Tag: MGM stock

  • MGM Resorts International (NYSE: MGM): A Casino Stock That Will Grow the Most By 2025

    The entertainment and leisure industry has a great many categories and domains to choose from, as an investor. The casino sector is an area that many investors show a preference for, given the high returns it typically offers. Contrary to popular belief, casino companies like MGM Stock do a lot more than the running of casinos. Such companies also operate resorts, racetracks, and skiing facilities across the globe. More recently, online gambling has been a growing phenomenon that has grown significantly beyond the anticipation of investors.

    As with any economic sector of high promise, investors face a problem: which stock to buy amid all the flashy names? In this article, we present MGM Resorts International (NYSE: MGM), one of the most prominent casino names, which is based in Las Vegas, USA. We have sufficient reason to believe that MGM stands apart from each of its peers in the industry, and is likely to grow the most by 2025. The company has shown a resilience that is yet to be seen amongst entities operating in the casino space. Below, we elaborate upon each of the factors which make MGM such a promising stock to buy now.

    The Robust MGM Stock Business Model

    MGM Resorts International had historically structured its business by assuming the roles of both owner and operator. It would essentially fully acquire locations that it deemed to be suitable for its hotel resorts or casinos. In the previous years, however, its management decided to take a more capital-lite approach, of only operating these facilities, and hence enjoy a higher return on capital employed. A significant portion of its real estate assets and other facilities had been sold off to the investment management company, BlackRock Inc. (NYSE: BLK). This approach is a major factor that leads us to be confident in MGM’s superior growth prospects by the year 2025.

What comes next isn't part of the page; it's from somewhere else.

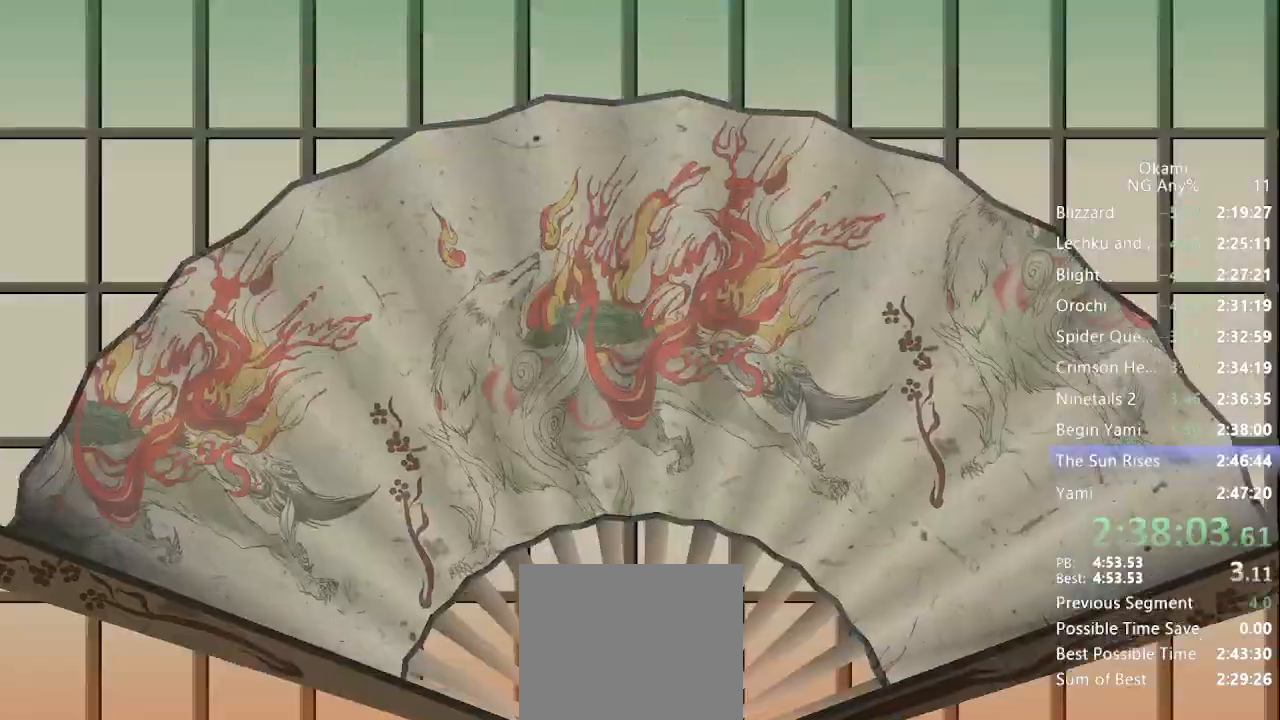
{"buttons": [], "left_stick": "center", "right_stick": "center"}
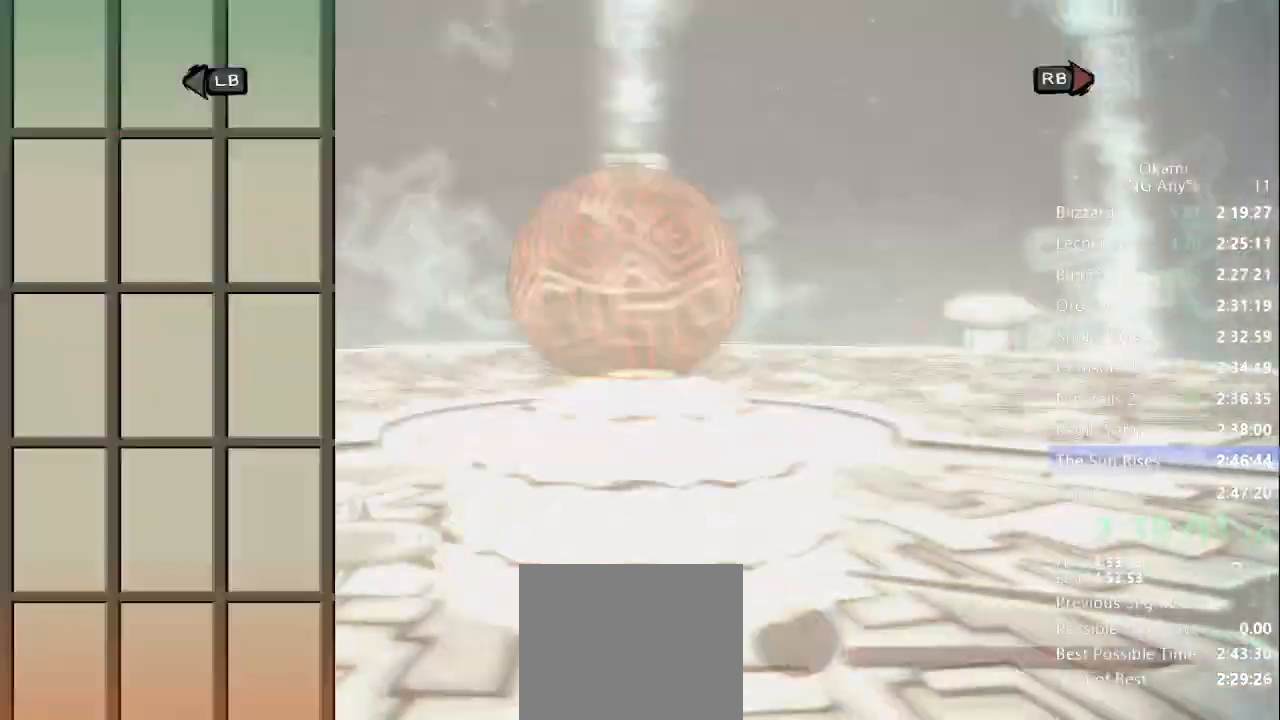
{"buttons": [], "left_stick": "center", "right_stick": "center"}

    By running its business model exclusively as an operator MGM stands as having a far more flexible and dynamic business approach, where opportunities for efficiency and higher profits can be fully exploited. The company stands in a better position to expand to areas where it deems strong demand for its services, without the need for capital-intensive investments. On the flip side of this, where specific locations are underperforming and coming at a loss to the wider business, MGM Stock can pack up shop, and reallocate its resources to a more efficient market.

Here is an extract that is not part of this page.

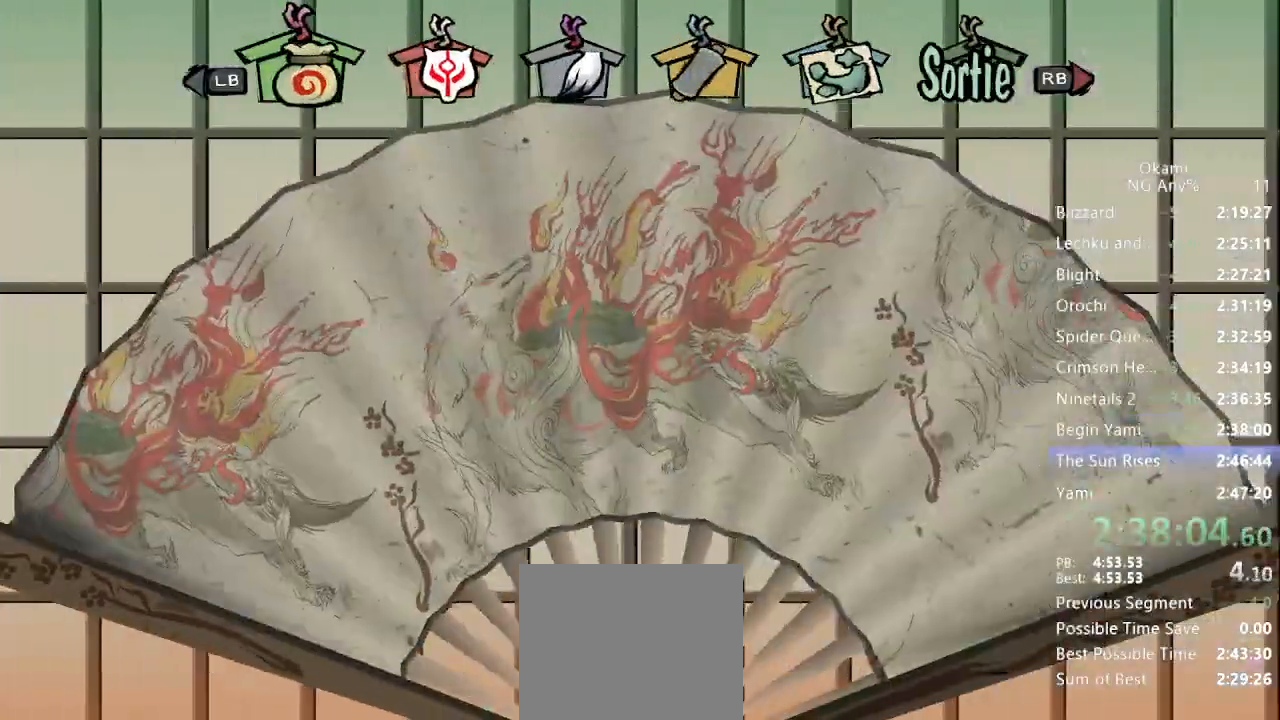
{"buttons": ["A"], "left_stick": "center", "right_stick": "center"}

    Market-Specific Factors

    Another crucial factor that plays into our assessment of MGM is where it positions itself in the broader casino and resort market:

    I. MGM’s Macau Exposure

    We begin discussions with its exposure to the Chinese city of Macau, which is said to be the casino hub of the east. Macau has been a weak point for MGM, as well as for every major casino player with operations there. With strict restrictions on Covid-19, the industry there had all but come to a standstill.

    In late June 2022, MGM price saw a 5% jump, following news of relaxation of some Covid-related restrictions in China, including in Macau. On-arrival quarantine, which was initially 21 days, had been reduced to a mere 7 days. Although not ideal, it did prove to be a sign of progress towards normalcy, which rallied market bulls.

    To add to the challenges facing MGM’s Macau division, Chinese authorities have increasingly been taking a harsh stance against gambling. This is not due to moral factors, as is typically the case in China, but rather due to substantial capital outflows to the parent countries of these companies. They have chosen to tackle this with heavy ‘gaming taxes’ on casino companies. MGM has deliberately kept its exposure to Macau minimal, compared to its much larger peers. As per its recent annual report, the region brought in a mere 7% of its total revenue, whilst resulting in a negative EBITDA. Exposure to this degree is minimal yet strategic. The company remains open to opportunistic changes in the Macau market as a result. Moreover, given its capital-lite structuring, it would be able to respond quickly to a more conducive business environment in China.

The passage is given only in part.